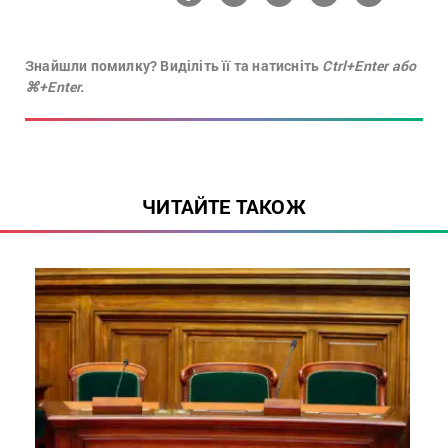
Знайшли помилку? Виділіть її та натисніть
Ctrl+Enter або
⌘+Enter.
ЧИТАЙТЕ ТАКОЖ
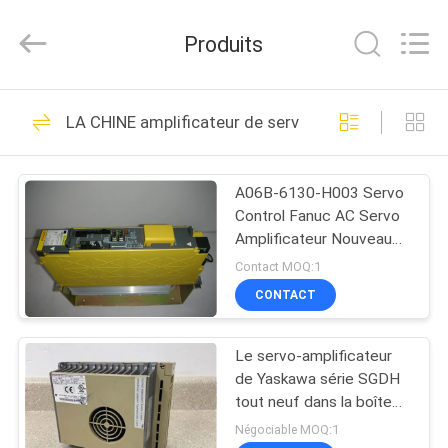
Shenzhen
Wisdomlong
Technology
Produits
CO.,LTD.
All
Rights
Reserved.
APERÇU
3089
LA CHINE amplificateur de servo à C.A.
Servomoteur
PRODUITS
industrielle
A06B-6130-H003 Servo
Control Fanuc AC Servo
VIDÉOS
Amplificateur Nouveau
du Japon 14A 240V
Contact MOQ:1
A
CONTACT
1712
PROPOS
Commandes
Le servo-amplificateur
DE
de Yaskawa série SGDH
NOUS
industrielles de
tout neuf dans la boîte
originale
Négociable MOQ:1
servo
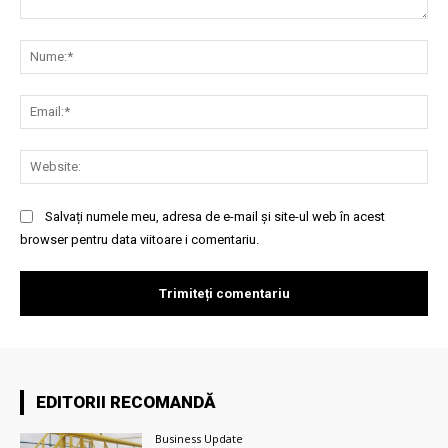
Comentariu:
Nu
Ema
Web
Salvați numele meu, adresa de e-mail și site-ul web în acest
browser pentru data viitoare i comentariu.
EDITORII RECOMANDĂ
Business Update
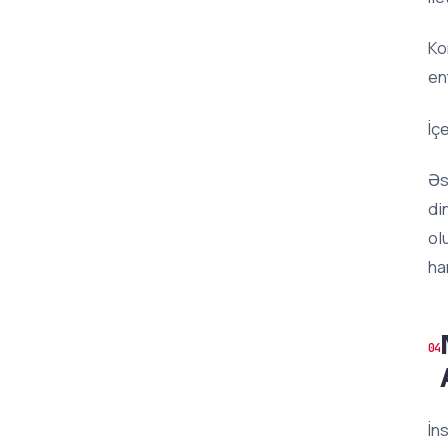
Ko
en
İç
Əs
di
ol
ha
İn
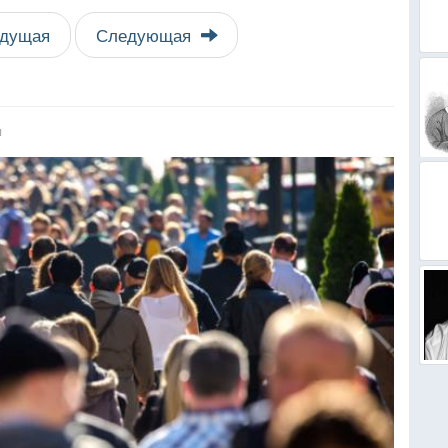
дущая
Следующая
я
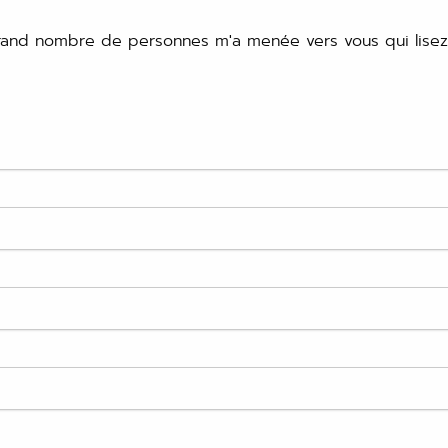
rand nombre de personnes m'a menée vers vous qui lisez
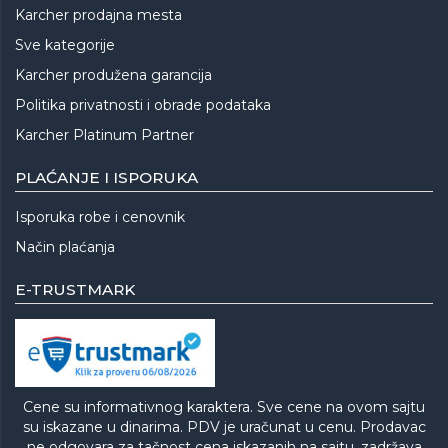
Karcher prodajna mesta
Sve kategorije
Karcher produžena garancija
Politika privatnosti i obrade podataka
Karcher Platinum Partner
PLAĆANJE I ISPORUKA
Isporuka robe i cenovnik
Način plaćanja
E-TRUSTMARK
Cene su informativnog karaktera. Sve cene na ovom sajtu
su iskazane u dinarima. PDV je uračunat u cenu. Prodavac
ne odgovara za tačnost cena iskazanih na sajtu, zadržava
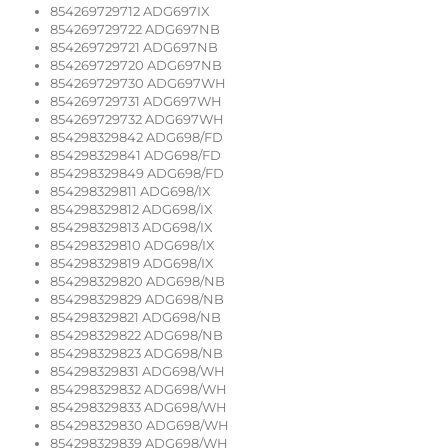
854269729712 ADG697IX
854269729722 ADG697NB
854269729721 ADG697NB
854269729720 ADG697NB
854269729730 ADG697WH
854269729731 ADG697WH
854269729732 ADG697WH
854298329842 ADG698/FD
854298329841 ADG698/FD
854298329849 ADG698/FD
854298329811 ADG698/IX
854298329812 ADG698/IX
854298329813 ADG698/IX
854298329810 ADG698/IX
854298329819 ADG698/IX
854298329820 ADG698/NB
854298329829 ADG698/NB
854298329821 ADG698/NB
854298329822 ADG698/NB
854298329823 ADG698/NB
854298329831 ADG698/WH
854298329832 ADG698/WH
854298329833 ADG698/WH
854298329830 ADG698/WH
854298329839 ADG698/WH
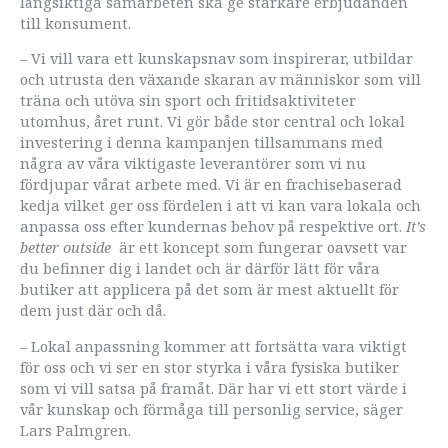
långsiktiga samarbeten ska ge starkare erbjudanden
till konsument.
– Vi vill vara ett kunskapsnav som inspirerar, utbildar
och utrusta den växande skaran av människor som vill
träna och utöva sin sport och fritidsaktiviteter
utomhus, året runt. Vi gör både stor central och lokal
investering i denna kampanjen tillsammans med
några av våra viktigaste leverantörer som vi nu
fördjupar vårat arbete med. Vi är en frachisebaserad
kedja vilket ger oss fördelen i att vi kan vara lokala och
anpassa oss efter kundernas behov på respektive ort.
It’s
better outside
är ett koncept som fungerar oavsett var
du befinner dig i landet och är därför lätt för våra
butiker att applicera på det som är mest aktuellt för
dem just där och då.
– Lokal anpassning kommer att fortsätta vara viktigt
för oss och vi ser en stor styrka i våra fysiska butiker
som vi vill satsa på framåt. Där har vi ett stort värde i
vår kunskap och förmåga till personlig service, säger
Lars Palmgren.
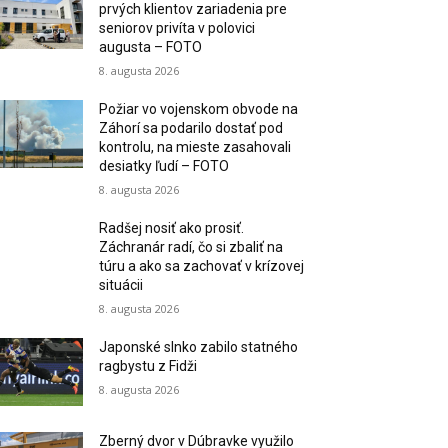
prvých klientov zariadenia pre
seniorov privíta v polovici
augusta – FOTO
8. augusta 2026
Požiar vo vojenskom obvode na
Záhorí sa podarilo dostať pod
kontrolu, na mieste zasahovali
desiatky ľudí – FOTO
8. augusta 2026
Radšej nosiť ako prosiť.
Záchranár radí, čo si zbaliť na
túru a ako sa zachovať v krízovej
situácii
8. augusta 2026
Japonské slnko zabilo statného
ragbystu z Fidži
8. augusta 2026
Zberný dvor v Dúbravke využilo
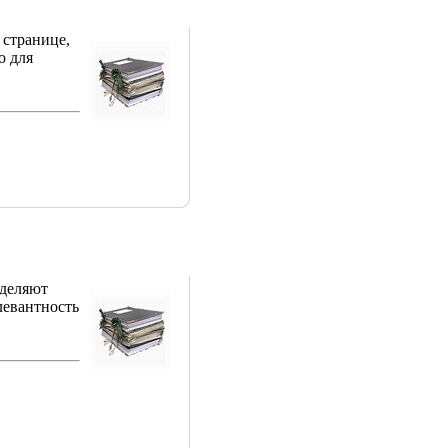
 странице,
о для
уделяют
левантность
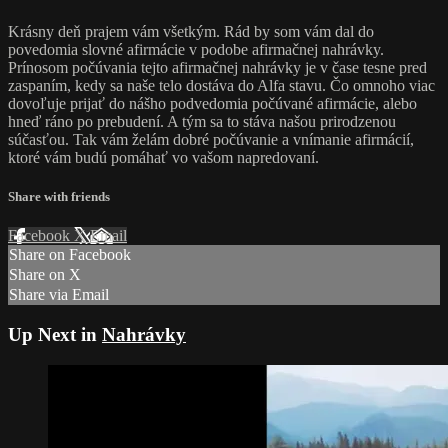
Krásny deň prajem vám všetkým. Rád by som vám dal do
povedomia slovné afirmácie v podobe afirmačnej nahrávky.
Prínosom počúvania tejto afirmačnej nahrávky je v čase tesne pred
zaspaním, kedy sa naše telo dostáva do Alfa stavu. Čo omnoho viac
dovoľuje prijať do nášho podvedomia počúvané afirmácie, alebo
hneď ráno po prebudení. A tým sa to stáva našou prirodzenou
súčasťou. Tak vám želám dobré počúvanie a vnímanie afirmácií,
ktoré vám budú pomáhať vo vašom napredovaní.
Share with friends
Facebook
X
Email
Share on Facebook
Share on X
Share via Email
Up Next in
Nahrávky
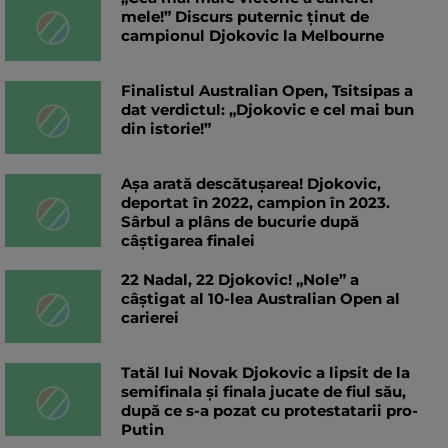
mele!” Discurs puternic ținut de
campionul Djokovic la Melbourne
Finalistul Australian Open, Tsitsipas a
dat verdictul: „Djokovic e cel mai bun
din istorie!”
Așa arată descătușarea! Djokovic,
deportat în 2022, campion în 2023.
Sârbul a plâns de bucurie după
câștigarea finalei
22 Nadal, 22 Djokovic! „Nole” a
câștigat al 10-lea Australian Open al
carierei
Tatăl lui Novak Djokovic a lipsit de la
semifinala și finala jucate de fiul său,
după ce s-a pozat cu protestatarii pro-
Putin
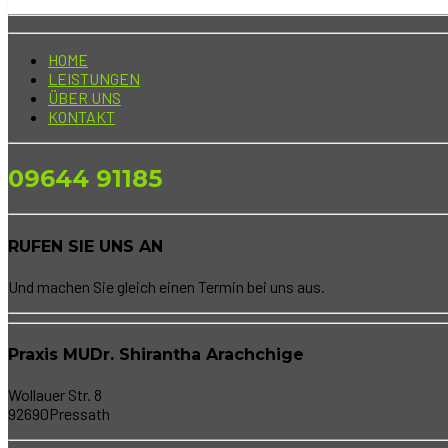
HOME
LEISTUNGEN
ÜBER UNS
KONTAKT
09644 91185
RUFEN SIE UNS AN
Und machen Sie gleich einen Termin bei uns aus.
Praxis MUDr. Shirantha Arachchige
Wollauer Str. 8
92690Pressath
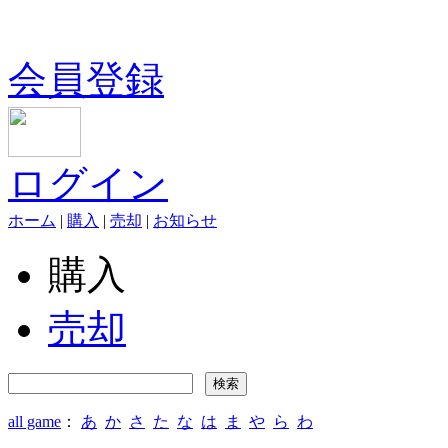
会員登録
ログイン
ホーム
|
購入
|
売却
|
お知らせ
購入
売却
all game
：
あ
か
さ
た
な
は
ま
や
ら
わ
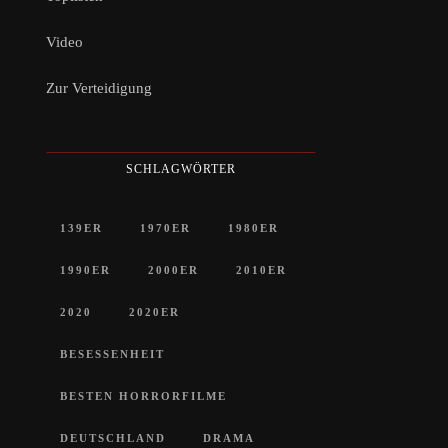
Video
Zur Verteidigung
SCHLAGWÖRTER
139ER
1970ER
1980ER
1990ER
2000ER
2010ER
2020
2020ER
BESESSENHEIT
BESTEN HORRORFILME
DEUTSCHLAND
DRAMA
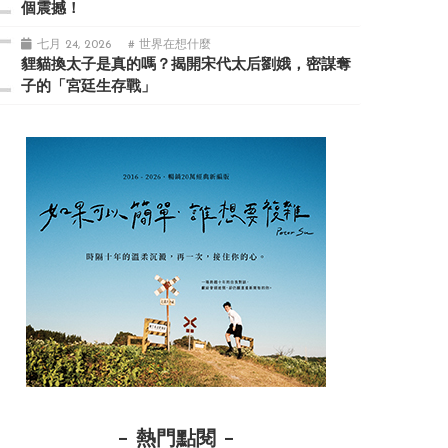
個震撼！
七月 24, 2026
# 世界在想什麼
貍貓換太子是真的嗎？揭開宋代太后劉娥，密謀奪
子的「宮廷生存戰」
熱門點閱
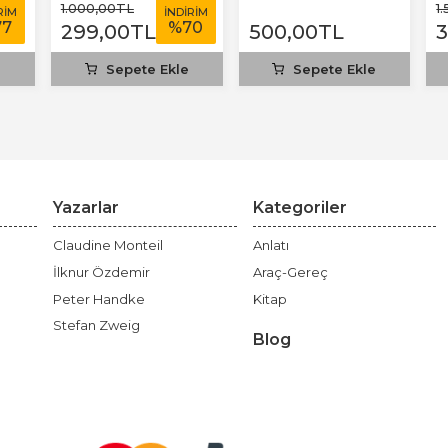
T
1.000
,00
TL
1
RİM
İNDİRİM
77
%
70
299
,00
TL
500
,00
TL
e
Sepete Ekle
Sepete Ekle
Yazarlar
Kategoriler
Claudine Monteil
Anlatı
İlknur Özdemir
Araç-Gereç
Peter Handke
Kitap
Stefan Zweig
Blog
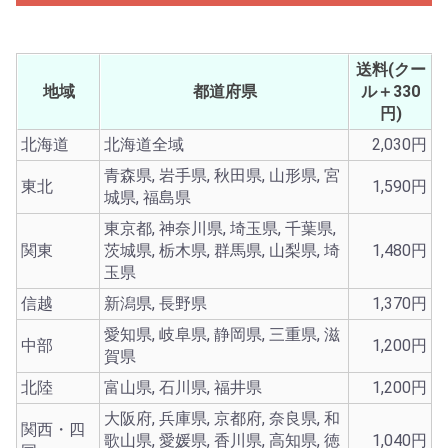
送料(クー
地域
都道府県
ル＋330
円)
北海道
北海道全域
2,030円
青森県, 岩手県, 秋田県, 山形県, 宮
東北
1,590円
城県, 福島県
東京都, 神奈川県, 埼玉県, 千葉県,
関東
茨城県, 栃木県, 群馬県, 山梨県, 埼
1,480円
玉県
信越
新潟県, 長野県
1,370円
愛知県, 岐阜県, 静岡県, 三重県, 滋
中部
1,200円
賀県
北陸
富山県, 石川県, 福井県
1,200円
大阪府, 兵庫県, 京都府, 奈良県, 和
関西・四
歌山県, 愛媛県, 香川県, 高知県, 徳
1,040円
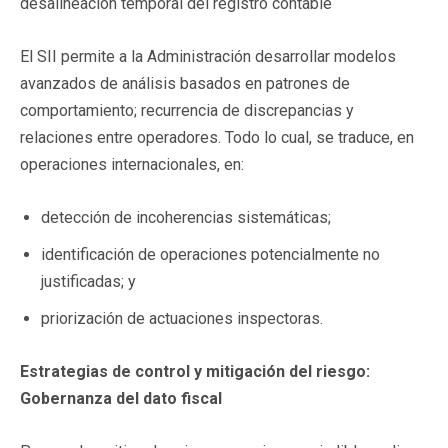
desalineación temporal del registro contable
El SII permite a la Administración desarrollar modelos
avanzados de análisis basados en patrones de
comportamiento; recurrencia de discrepancias y
relaciones entre operadores. Todo lo cual, se traduce, en
operaciones internacionales, en:
detección de incoherencias sistemáticas;
identificación de operaciones potencialmente no
justificadas; y
priorización de actuaciones inspectoras.
Estrategias de control y mitigación del riesgo:
Gobernanza del dato fiscal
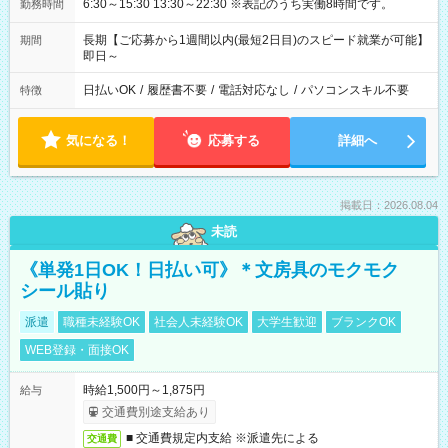
6:30～15:30 13:30～22:30 ※表記のうち実働8時間です。
勤務時間
長期【ご応募から1週間以内(最短2日目)のスピード就業が可能】
期間
即日～
日払いOK
/
履歴書不要
/
電話対応なし
/
パソコンスキル不要
特徴
気になる！
応募する
詳細へ
掲載日：2026.08.04
未読
《単発1日OK！日払い可》＊文房具のモクモク
シール貼り
派遣
職種未経験OK
社会人未経験OK
大学生歓迎
ブランクOK
WEB登録・面接OK
時給1,500円～1,875円
給与
交通費別途支給あり
■ 交通費規定内支給 ※派遣先による
交通費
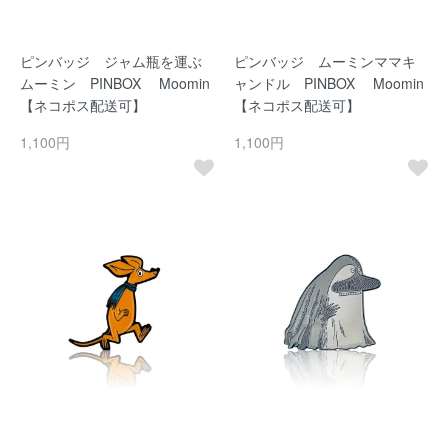
ピンバッジ ジャム瓶を運ぶ
ピンバッジ ムーミンママキ
ムーミン PINBOX Moomin
ャンドル PINBOX Moomin
【ネコポス配送可】
【ネコポス配送可】
1,100円
1,100円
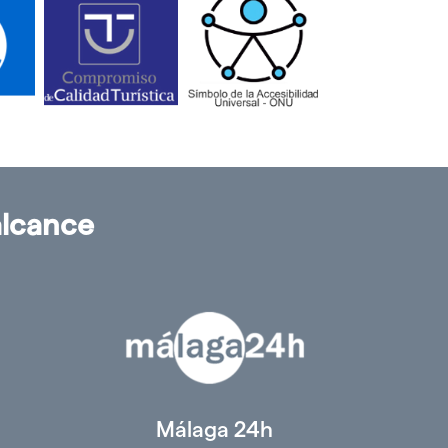
alcance
Málaga 24h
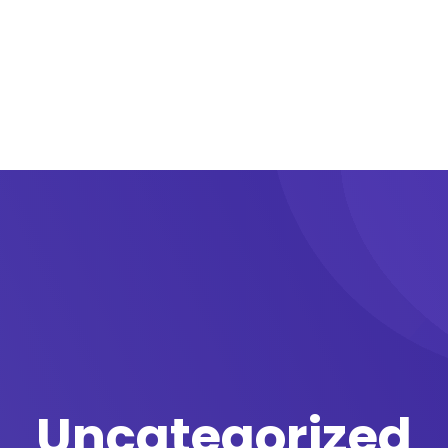
fon
Soluciones
Panel de gestión
IAfon para 
Uncategorized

### Problem
The answer must be the part of the records that opens with the line containing "Sârbul a plâns de bucurie după" and closes with the line containing "09644 91185", reproduced exactly, with no pictures.

### Solution to this problem
Sârbul a plâns de bucurie după
câștigarea finalei
22 Nadal, 22 Djokovic! „Nole” a
câștigat al 10-lea Australian Open al
carierei
Tatăl lui Novak Djokovic a lipsit de la
semifinala și finala jucate de fiul său,
după ce s-a pozat cu protestatarii pro-
Putin
HOME
LEISTUNGEN
ÜBER UNS
KONTAKT
09644 91185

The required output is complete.